U.S. President Donald Trump’s administration is contemplating forming a military coalition with several Arab allies to combat their mutual enemy, state sponsor of terrorism Iran, reports the Wall Street Journal (WSJ).
Citing five nations involved in the discussions, WSJ notes that the anti-Iran coalition would bring together Saudi Arabia, the United Arab Emirates (UAE), Israel, Egypt, and Jordan, noting that the latter two countries already have long-standing peace treaties with Israel.
Other Arab nations may also join the alliance, which is expected to “share intelligence with Israel to help counter their mutual foe, Iran,” the Journal learned from various unnamed Middle Eastern officials.
“They’ve been asking diplomatic missions in Washington if we’d be willing to join this force that has an Israeli component,” one unnamed Arab diplomat told WSJ. “Israel’s role would likely be intelligence sharing, not training or boots on the ground. They’d provide intelligence and targets. That’s what the Israelis are good at.”
The Arab nations involved in the ongoing discussions currently have no mutual-defense agreements, points out the Journal.
For the Arab countries involved, the alliance would have a NATO-style mutual-defense component under which an attack on one member would be treated as an attack on all, though details are still being worked out, the officials said.
The U.S. would offer military and intelligence support to the alliance, beyond the kind of limited backing it has been providing to a Saudi-led coalition fighting Iran-backed Houthi rebels in Yemen, the officials said. But neither the U.S. nor Israel would be part of the mutual-defense pact.
The Journal acknowledges that neither the White House nor Israel has responded to requests for comment.
In exchange for cooperation with Israel, Saudi Arabia and the UAE are demanding that the U.S. overturn the law that allows families of victims of the September 11, 2001, attacks to sue their governments.
The Trump administration has reportedly indicated it would lobby Congress to change the controversial legislation, which passed with overwhelming bipartisan support despite former President Barack Obama’s veto.
However, the GOP-led Congress expressed buyer’s remorse soon after enacting the law and suggested they are open to rewriting the bill.
Arab countries have also requested that Israel ceases settlements in the West Bank and East Jerusalem in exchange for their participation in the alliance.
Moreover, the Arab nations reportedly said that their cooperation would be contingent on President Trump dropping his pledge to move the U.S. embassy from Tel Aviv to Jerusalem, a controversial move that would recognize the ancient city as Israel’s capital.
If it comes together, the alliance will corroborate the old maxim that adversity makes strange bedfellows by bringing together Sunni countries Saudi Arabia and the United Arab Emirates (UAE) with their avowed enemy Israel.
In March 2016, the Saudi daily Al-Jazirah published an article declaring that Iran had replaced Israel as the number one enemy of the Gulf country.

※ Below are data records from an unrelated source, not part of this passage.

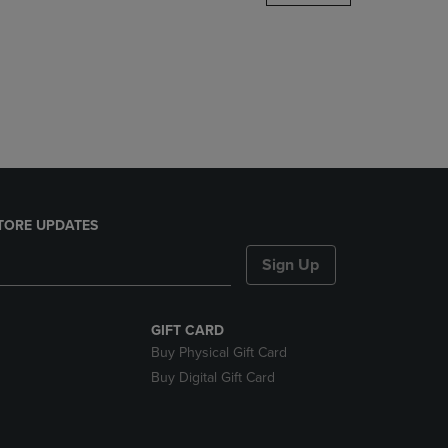
DOWN
ARROW
KEY
TO
OPEN
SUBMENU.
TORE UPDATES
Sign Up
GIFT CARD
Buy Physical Gift Card
Buy Digital Gift Card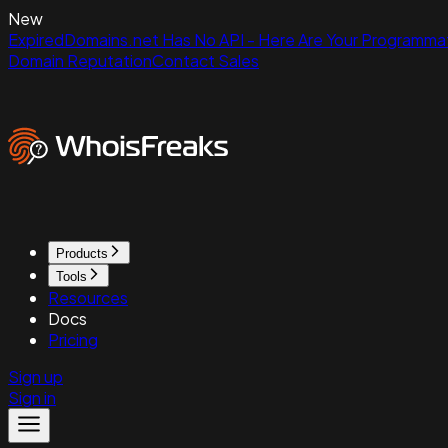
New
ExpiredDomains.net Has No API - Here Are Your Programmat
Domain Reputation
Contact Sales
Products
Tools
Resources
Docs
Pricing
Sign up
Sign in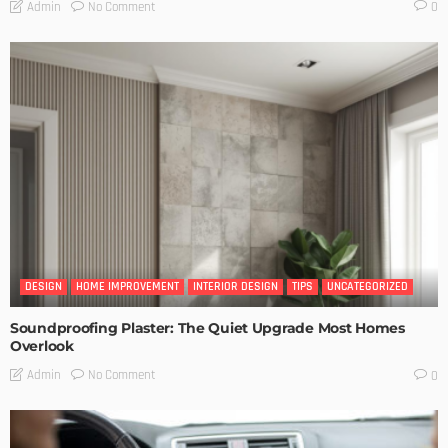
No Comment
Admin
0
DESIGN
HOME IMPROVEMENT
INTERIOR DESIGN
TIPS
UNCATEGORIZED
Soundproofing Plaster: The Quiet Upgrade Most Homes
Overlook
No Comment
Admin
0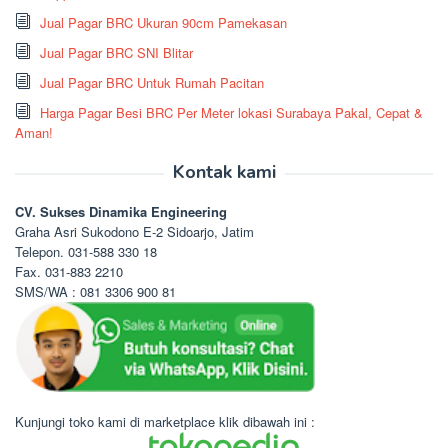
Jual Pagar BRC Ukuran 90cm Pamekasan
Jual Pagar BRC SNI Blitar
Jual Pagar BRC Untuk Rumah Pacitan
Harga Pagar Besi BRC Per Meter lokasi Surabaya Pakal, Cepat &
Aman!
Kontak kami
CV. Sukses Dinamika Engineering
Graha Asri Sukodono E-2 Sidoarjo, Jatim
Telepon. 031-588 330 18
Fax. 031-883 2210
SMS/WA : 081 3306 900 81
Kunjungi toko kami di marketplace klik dibawah ini :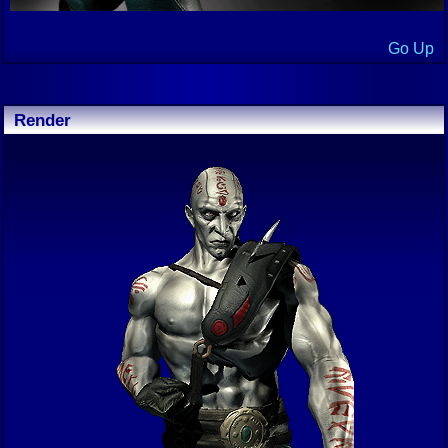
Go Up
Render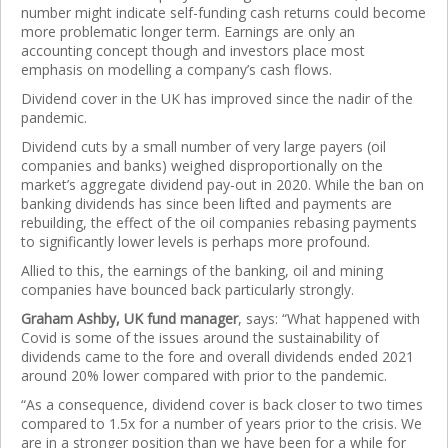
number might indicate self-funding cash returns could become
more problematic longer term. Earnings are only an
accounting concept though and investors place most
emphasis on modelling a company’s cash flows.
Dividend cover in the UK has improved since the nadir of the
pandemic.
Dividend cuts by a small number of very large payers (oil
companies and banks) weighed disproportionally on the
market’s aggregate dividend pay-out in 2020. While the ban on
banking dividends has since been lifted and payments are
rebuilding, the effect of the oil companies rebasing payments
to significantly lower levels is perhaps more profound.
Allied to this, the earnings of the banking, oil and mining
companies have bounced back particularly strongly.
Graham Ashby, UK fund manager
, says: “What happened with
Covid is some of the issues around the sustainability of
dividends came to the fore and overall dividends ended 2021
around 20% lower compared with prior to the pandemic.
“As a consequence, dividend cover is back closer to two times
compared to 1.5x for a number of years prior to the crisis. We
are in a stronger position than we have been for a while for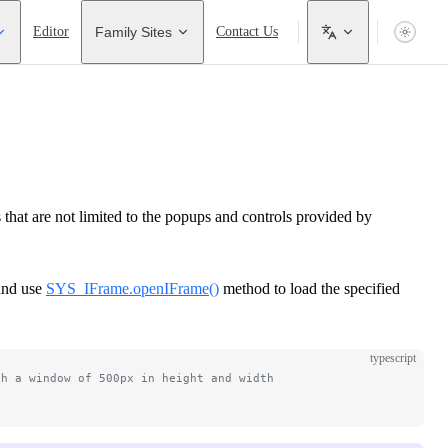
Editor
Family Sites
Contact Us
hat are not limited to the popups and controls provided by
and use
SYS_IFrame.openIFrame()
method to load the specified
typescript
th a window of 500px in height and width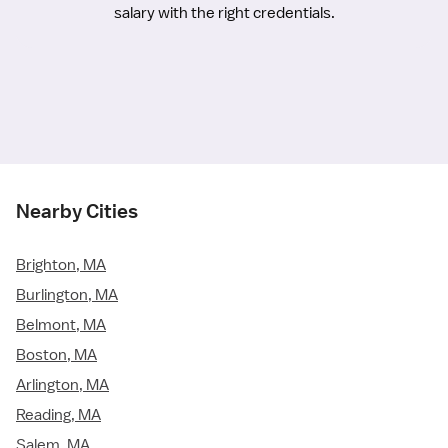
salary with the right credentials.
Nearby Cities
Brighton, MA
Burlington, MA
Belmont, MA
Boston, MA
Arlington, MA
Reading, MA
Salem, MA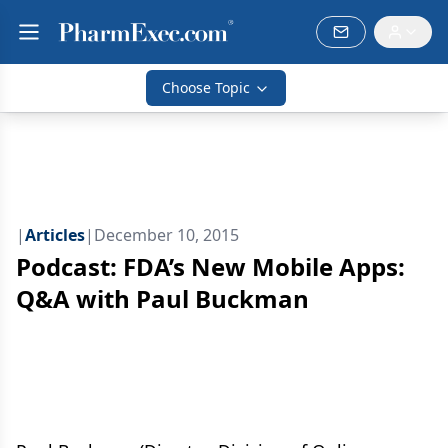
Choose Topic
|
Articles
|
December 10, 2015
Podcast: FDA’s New Mobile Apps:
Q&A with Paul Buckman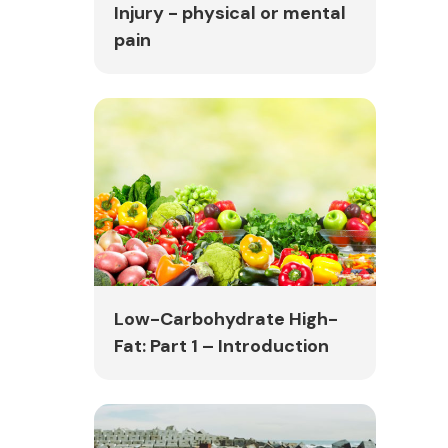
Injury - physical or mental
pain
Low-Carbohydrate High-
Fat: Part 1 – Introduction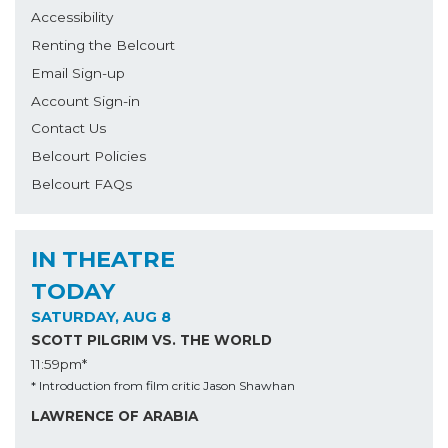
Accessibility
Renting the Belcourt
Email Sign-up
Account Sign-in
Contact Us
Belcourt Policies
Belcourt FAQs
IN THEATRE
TODAY
SATURDAY, AUG 8
SCOTT PILGRIM VS. THE WORLD
11:59pm*
* Introduction from film critic Jason Shawhan
LAWRENCE OF ARABIA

Moreover, in May of last year, Israel’s Prime Minister Benjamin Netanyahu said, “Israel is ready to participate with Egypt and other Arab states,” including the same countries President Trump is trying to bring together to combat Iran, “in advancing both the diplomatic process and stability in the region.”

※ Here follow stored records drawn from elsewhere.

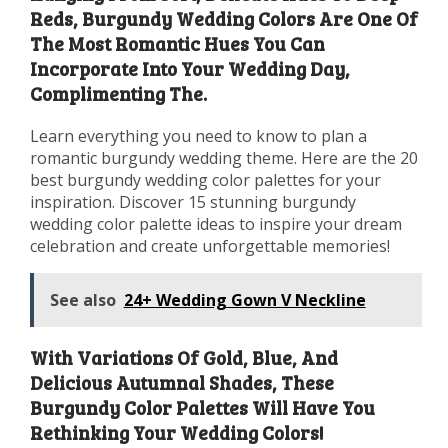
Reds, Burgundy Wedding Colors Are One Of
The Most Romantic Hues You Can
Incorporate Into Your Wedding Day,
Complimenting The.
Learn everything you need to know to plan a
romantic burgundy wedding theme. Here are the 20
best burgundy wedding color palettes for your
inspiration. Discover 15 stunning burgundy
wedding color palette ideas to inspire your dream
celebration and create unforgettable memories!
See also
24+ Wedding Gown V Neckline
With Variations Of Gold, Blue, And
Delicious Autumnal Shades, These
Burgundy Color Palettes Will Have You
Rethinking Your Wedding Colors!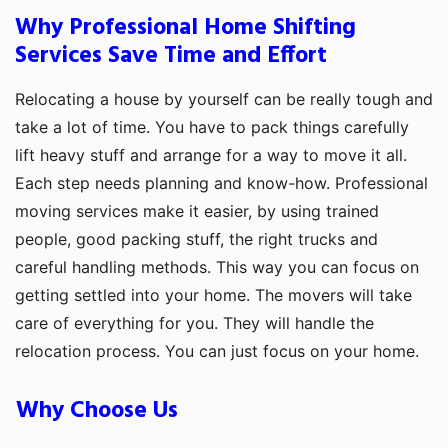
Why Professional Home Shifting
Services Save Time and Effort
Relocating a house by yourself can be really tough and
take a lot of time. You have to pack things carefully
lift heavy stuff and arrange for a way to move it all.
Each step needs planning and know-how. Professional
moving services make it easier, by using trained
people, good packing stuff, the right trucks and
careful handling methods. This way you can focus on
getting settled into your home. The movers will take
care of everything for you. They will handle the
relocation process. You can just focus on your home.
Why Choose Us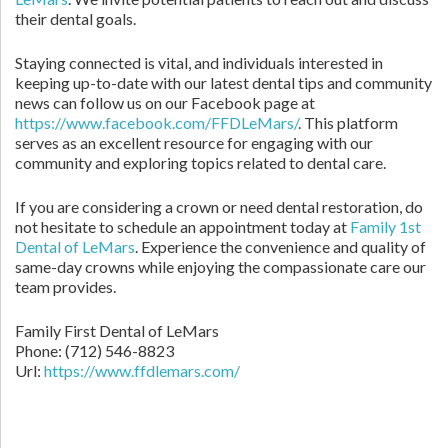
their dental goals.
Staying connected is vital, and individuals interested in
keeping up-to-date with our latest dental tips and community
news can follow us on our Facebook page at
https://www.facebook.com/FFDLeMars/
. This platform
serves as an excellent resource for engaging with our
community and exploring topics related to dental care.
If you are considering a crown or need dental restoration, do
not hesitate to schedule an appointment today at
Family 1st
Dental of LeMars
. Experience the convenience and quality of
same-day crowns while enjoying the compassionate care our
team provides.
Family First Dental of LeMars
Phone:
(712) 546-8823
Url:
https://www.ffdlemars.com/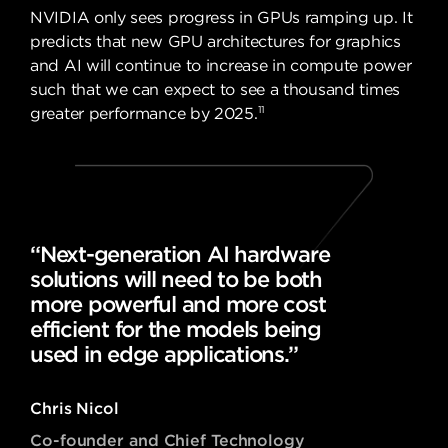
NVIDIA only sees progress in GPUs ramping up. It
predicts that new GPU architectures for graphics
and AI will continue to increase in compute power
such that we can expect to see a thousand times
11
greater performance by 2025.
“Next-generation AI hardware
solutions will need to be both
more powerful and more cost
efficient for the models being
used in edge applications.”
Chris Nicol
Co-founder and Chief Technology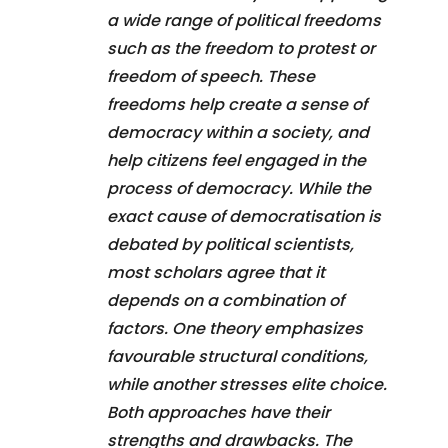
a wide range of political freedoms
such as the freedom to protest or
freedom of speech. These
freedoms help create a sense of
democracy within a society, and
help citizens feel engaged in the
process of democracy. While the
exact cause of democratisation is
debated by political scientists,
most scholars agree that it
depends on a combination of
factors. One theory emphasizes
favourable structural conditions,
while another stresses elite choice.
Both approaches have their
strengths and drawbacks. The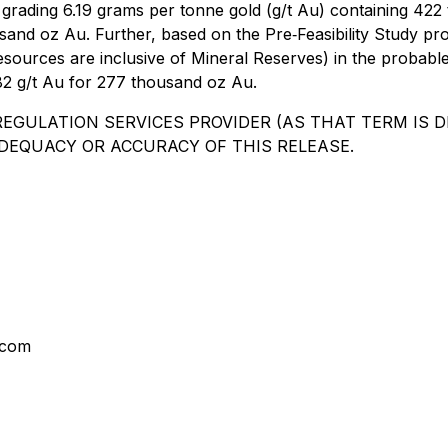
t") grading 6.19 grams per tonne gold (g/t Au) containing 
housand oz Au. Further, based on the Pre‐Feasibility Study
urces are inclusive of Mineral Reserves) in the probable ca
4.82 g/t Au for 277 thousand oz Au.
EGULATION SERVICES PROVIDER (AS THAT TERM IS DE
DEQUACY OR ACCURACY OF THIS RELEASE.
.com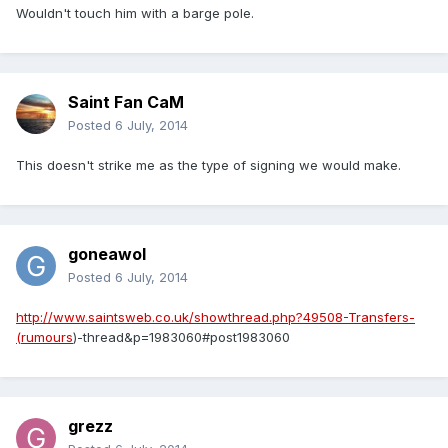
Wouldn't touch him with a barge pole.
Saint Fan CaM
Posted
6 July, 2014
This doesn't strike me as the type of signing we would make.
goneawol
Posted
6 July, 2014
http://www.saintsweb.co.uk/showthread.php?49508-Transfers-
(rumours
)-thread&p=1983060#post1983060
grezz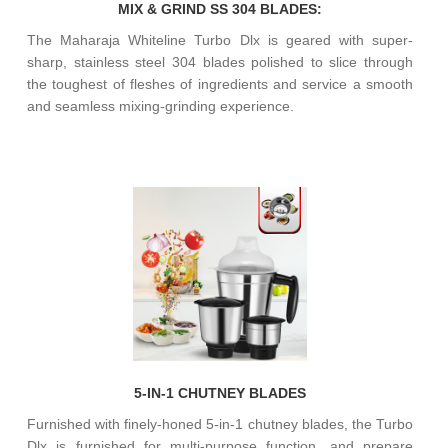
MIX & GRIND SS 304 BLADES:
The Maharaja Whiteline Turbo Dlx is geared with super-
sharp, stainless steel 304 blades polished to slice through
the toughest of fleshes of ingredients and service a smooth
and seamless mixing-grinding experience.
5-IN-1 CHUTNEY BLADES
Furnished with finely-honed 5-in-1 chutney blades, the Turbo
Dlx is furnished for multi-purpose function, and prepare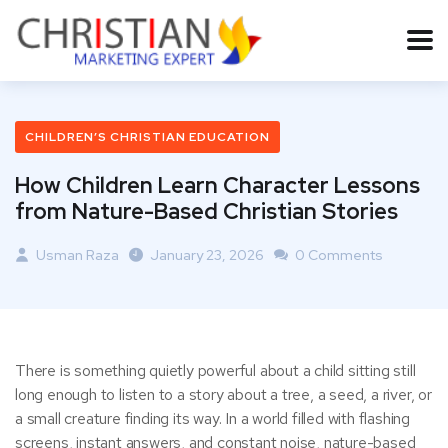
CHILDREN’S CHRISTIAN EDUCATION
How Children Learn Character Lessons
from Nature-Based Christian Stories
Usman Raza
January 23, 2026
0 Comments
There is something quietly powerful about a child sitting still
long enough to listen to a story about a tree, a seed, a river, or
a small creature finding its way. In a world filled with flashing
screens, instant answers, and constant noise, nature-based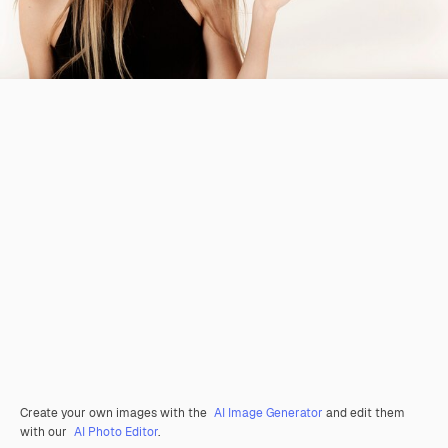
Create your own images with the
AI Image Generator
and edit them
with our
AI Photo Editor
.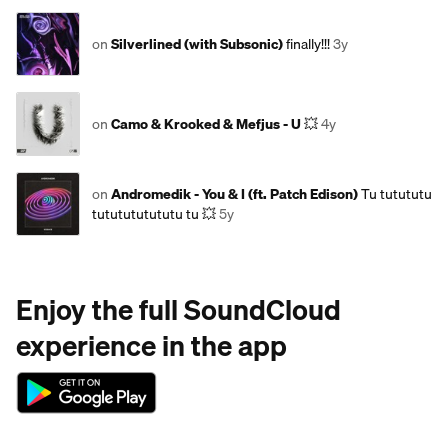
on
Silverlined (with Subsonic)
finally!!!
3y
on
Camo & Krooked & Mefjus - U
💥
4y
on
Andromedik - You & I (ft. Patch Edison)
Tu tutututu
tututututututu tu 💥
5y
Enjoy the full SoundCloud
experience in the app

While the Saudi Kingdom and Israel consider Iran their biggest threat, the U.S. has designated the Islamic Republic as the world’s number one state sponsor of terrorism.
In a letter sent to the United Nations late last year, 11 Arab countries in the Middle East and North Africa determined Iran to be a major threat — a state sponsor of “terrorism” that is “funding and arming militias that destabilize our region.”
The letter was authored by representatives of the UAE and signed by Saudi Arabia, Egypt, Jordan, Sudan, Morocco, Bahrain, Kuwait, Oman, Qatar, and Yemen.